While on the subject of hauls, why not talk about where it all started? Video is the keyword for social media these days, and the first format of a social media platform involving videos was YouTube. It has come a long way since starting out almost 16 years ago, but it is keeping up with the trends. 

Since February 2021, YouTube has been beta-testing its live shopping feature and the plans are to release it during the upcoming holiday season. The goal with this launch is for YouTube “to communicate credibility to advertisers and provide them with detailed user information that has become increasingly inaccessible”.

YouTube has already hosted live shopping events featuring small businesses and sponsored influencer streams, but the feature isn’t available for all brands or the general public as it is in the platforms mentioned above.

Twitter Shopping

Twitter is a significantly new player to the social selling market. It has already added “Buy Now” buttons to ads, but these are rather primitive. The platform has recently announced its Shop Module, a dedicated space at the top of a profile where businesses can showcase their products. 

When people visit a profile with the Shop Module enabled, they can scroll through the carousel of products and tap through on a single product to learn more and purchase — seamlessly in an in-app browser, without having to leave Twitter. For now, the feature is only available for users in the US, with plans of expanding to a global level soon.
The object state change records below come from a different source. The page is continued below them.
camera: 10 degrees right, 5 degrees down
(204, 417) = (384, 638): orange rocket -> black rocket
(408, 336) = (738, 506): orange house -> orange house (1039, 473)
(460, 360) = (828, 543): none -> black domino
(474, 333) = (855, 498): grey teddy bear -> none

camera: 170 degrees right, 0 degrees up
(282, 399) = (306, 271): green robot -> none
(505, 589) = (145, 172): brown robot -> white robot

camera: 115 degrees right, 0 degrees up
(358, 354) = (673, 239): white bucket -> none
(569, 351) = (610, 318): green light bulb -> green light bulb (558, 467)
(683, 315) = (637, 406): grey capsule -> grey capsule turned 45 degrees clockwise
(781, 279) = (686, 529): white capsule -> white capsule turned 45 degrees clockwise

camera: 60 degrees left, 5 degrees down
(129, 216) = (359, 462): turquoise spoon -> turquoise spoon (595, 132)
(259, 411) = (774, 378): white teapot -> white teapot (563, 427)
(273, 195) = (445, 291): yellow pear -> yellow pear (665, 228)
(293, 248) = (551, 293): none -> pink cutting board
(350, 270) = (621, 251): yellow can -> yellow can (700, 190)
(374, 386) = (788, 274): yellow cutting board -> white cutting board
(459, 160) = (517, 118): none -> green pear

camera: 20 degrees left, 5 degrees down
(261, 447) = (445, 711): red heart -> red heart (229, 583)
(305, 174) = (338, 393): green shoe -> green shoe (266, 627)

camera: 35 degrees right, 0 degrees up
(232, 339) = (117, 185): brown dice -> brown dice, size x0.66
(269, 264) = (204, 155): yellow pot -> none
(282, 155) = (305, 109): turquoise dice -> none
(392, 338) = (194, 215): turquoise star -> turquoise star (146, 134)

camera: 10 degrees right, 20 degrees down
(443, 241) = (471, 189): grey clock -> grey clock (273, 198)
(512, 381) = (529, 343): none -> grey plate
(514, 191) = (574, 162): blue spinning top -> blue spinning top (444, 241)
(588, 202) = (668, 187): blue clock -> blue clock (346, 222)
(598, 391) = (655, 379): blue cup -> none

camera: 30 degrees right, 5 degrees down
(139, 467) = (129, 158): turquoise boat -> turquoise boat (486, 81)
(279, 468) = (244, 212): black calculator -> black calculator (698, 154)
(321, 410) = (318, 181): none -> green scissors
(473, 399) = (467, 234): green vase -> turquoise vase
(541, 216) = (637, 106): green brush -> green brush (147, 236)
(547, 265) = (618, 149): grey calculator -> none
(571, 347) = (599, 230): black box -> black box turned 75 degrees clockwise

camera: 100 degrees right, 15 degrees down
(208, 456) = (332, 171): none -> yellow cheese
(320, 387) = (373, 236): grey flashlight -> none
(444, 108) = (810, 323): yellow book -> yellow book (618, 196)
The future of social media shopping

Remember that social selling is not only about placing products on social media platforms and waiting for the money to come in. There are a lot of strategies connected to the concept of social selling that all aim to do the same thing: put the end-customer at the center of this experience. 

Social selling is all about the power of social networks: social listening, social proof, exchanging tips and, above all, building trust. Customers want a safe space where they are comfortable in knowing every piece of information that they need to know they can find on the palm of their hand. 

But what to expect of ever-changing social commerce trends? Easy: the key to social selling is being able to create a unit. By merging different features such as live shopping, conversational commerce, influencer marketing and organic and paid ad campaigns, businesses and brands can achieve a seamless social selling experience for their customers.

Last but not least, pay attention to the numbers: social commerce sales are expected to reach $79.64 million USD in the US by 2025. In a world where social integration is key, more and more social media features will offer social selling, and those who aren’t in on it yet should hurry.